──────── Belge bölümü ────────

Hep bir kavram kargaşasından bahsediyorsunuz. Bunu yaratan bu konuyla ilgili yeterli çalışmanın olmaması mı, yoksa resmi idelojinin işin içine karışması mı?
Şöyle... Bizde devlet korosunun okuduğu bir şarkı devlet korosu okuyunca klasik müzik oluyor, Muazzez Abacı okuyunca Türk sanat müziği oluyor. Neye benzedi? Osmanlı askerine pirinç lapası yaparlarmış, içine sirke dökerseniz salata, tuz koyarsanız ana yemek, şeker koyarsanız tatlı diye yiyorsunuz. Müziğin kendisi, repertuvarı belli. Bunu nasıl yorumlarsanız o ortamın müziği olur. Ama belli bir klasifikasyon yok. Her şey aynı potanın içinde, insanların kafasında böyle bir ayrım yok. Mercan Dede’nin yaptığı müzik de tasavvuf müziği, Ahmet Özhan’ın yaptığı da, ben bir yerde ney çalarsam da tasavvuf müziği. Halbuki hiç alakası yok.

──────── Kayıtlı veriler ────────

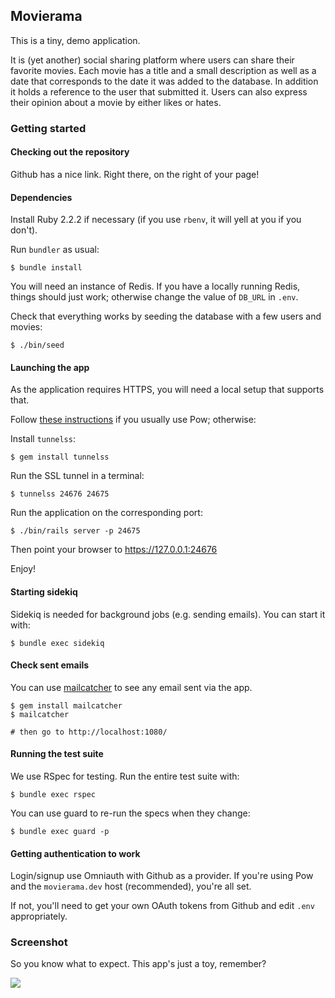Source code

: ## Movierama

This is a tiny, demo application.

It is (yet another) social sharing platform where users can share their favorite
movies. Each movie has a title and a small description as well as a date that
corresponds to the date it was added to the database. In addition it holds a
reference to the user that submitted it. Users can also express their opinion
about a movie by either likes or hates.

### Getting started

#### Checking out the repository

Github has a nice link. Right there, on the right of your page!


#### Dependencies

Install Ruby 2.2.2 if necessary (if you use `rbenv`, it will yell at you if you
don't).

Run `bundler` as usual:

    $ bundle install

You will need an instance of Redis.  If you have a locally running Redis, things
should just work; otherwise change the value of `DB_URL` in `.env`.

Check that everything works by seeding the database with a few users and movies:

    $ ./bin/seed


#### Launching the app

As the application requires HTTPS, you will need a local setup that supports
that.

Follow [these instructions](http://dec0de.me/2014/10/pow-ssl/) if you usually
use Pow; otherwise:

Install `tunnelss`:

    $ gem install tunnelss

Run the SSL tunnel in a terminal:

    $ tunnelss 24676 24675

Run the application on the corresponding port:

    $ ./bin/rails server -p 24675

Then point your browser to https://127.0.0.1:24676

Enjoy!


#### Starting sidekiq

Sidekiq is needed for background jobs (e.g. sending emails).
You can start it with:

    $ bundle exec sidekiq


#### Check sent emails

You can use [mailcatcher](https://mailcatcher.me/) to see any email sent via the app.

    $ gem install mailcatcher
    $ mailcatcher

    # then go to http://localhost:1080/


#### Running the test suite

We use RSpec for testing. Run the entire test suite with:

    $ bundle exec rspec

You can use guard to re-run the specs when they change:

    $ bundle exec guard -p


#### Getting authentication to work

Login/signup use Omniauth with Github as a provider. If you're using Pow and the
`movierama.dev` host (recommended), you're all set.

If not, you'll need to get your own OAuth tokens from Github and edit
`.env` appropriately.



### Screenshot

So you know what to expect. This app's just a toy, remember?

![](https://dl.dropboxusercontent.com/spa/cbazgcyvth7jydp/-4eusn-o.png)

────────
──────── Kayıtlı veriler ────────

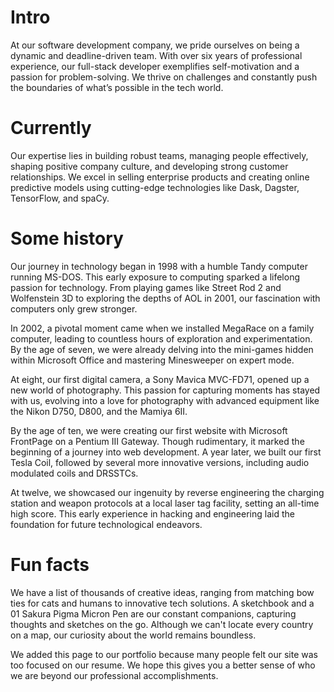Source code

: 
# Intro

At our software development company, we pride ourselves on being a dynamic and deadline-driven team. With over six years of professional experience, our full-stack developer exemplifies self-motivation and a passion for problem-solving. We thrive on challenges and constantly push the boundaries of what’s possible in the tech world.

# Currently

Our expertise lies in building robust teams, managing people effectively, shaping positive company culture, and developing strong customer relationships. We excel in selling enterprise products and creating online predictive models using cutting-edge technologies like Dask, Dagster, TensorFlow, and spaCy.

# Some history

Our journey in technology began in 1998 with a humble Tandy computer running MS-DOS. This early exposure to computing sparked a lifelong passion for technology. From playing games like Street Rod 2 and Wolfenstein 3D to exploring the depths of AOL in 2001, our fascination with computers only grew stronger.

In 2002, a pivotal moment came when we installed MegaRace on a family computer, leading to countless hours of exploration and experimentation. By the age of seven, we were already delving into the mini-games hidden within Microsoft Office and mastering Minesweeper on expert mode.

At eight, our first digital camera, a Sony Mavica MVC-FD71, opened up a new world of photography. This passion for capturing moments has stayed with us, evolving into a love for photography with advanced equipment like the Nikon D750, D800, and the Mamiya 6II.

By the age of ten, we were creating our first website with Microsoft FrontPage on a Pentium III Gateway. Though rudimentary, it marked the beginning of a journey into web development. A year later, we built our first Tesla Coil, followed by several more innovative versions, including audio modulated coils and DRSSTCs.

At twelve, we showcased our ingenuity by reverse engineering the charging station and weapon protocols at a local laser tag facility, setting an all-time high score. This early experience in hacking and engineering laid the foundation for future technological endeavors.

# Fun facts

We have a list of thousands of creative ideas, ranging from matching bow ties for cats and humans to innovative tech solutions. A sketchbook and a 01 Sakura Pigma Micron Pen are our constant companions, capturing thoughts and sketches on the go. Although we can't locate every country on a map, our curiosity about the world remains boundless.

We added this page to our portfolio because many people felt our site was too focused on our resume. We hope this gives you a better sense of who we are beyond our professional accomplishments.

────────

Görev
Belge bölümüne göre aşağıdaki soruları yanıtlayın.
(a) Devlet korosunun okuduğunda klasik müzik sayılan şarkı, Muazzez Abacı okuyunca ne oluyor?
(b) Osmanlı askerine yapılan pirinç lapasına şeker konursa ne diye yeniyor?
(c) Tasavvuf müziği yaptığı söylenen hangi iki kişinin adı geçiyor?
Yalnızca belge bölümünde verilen bilgilere dayanın.

Çözüm
(a) Türk sanat müziği oluyor.
(b) Tatlı diye yeniyor.
(c) Mercan Dede ve Ahmet Özhan.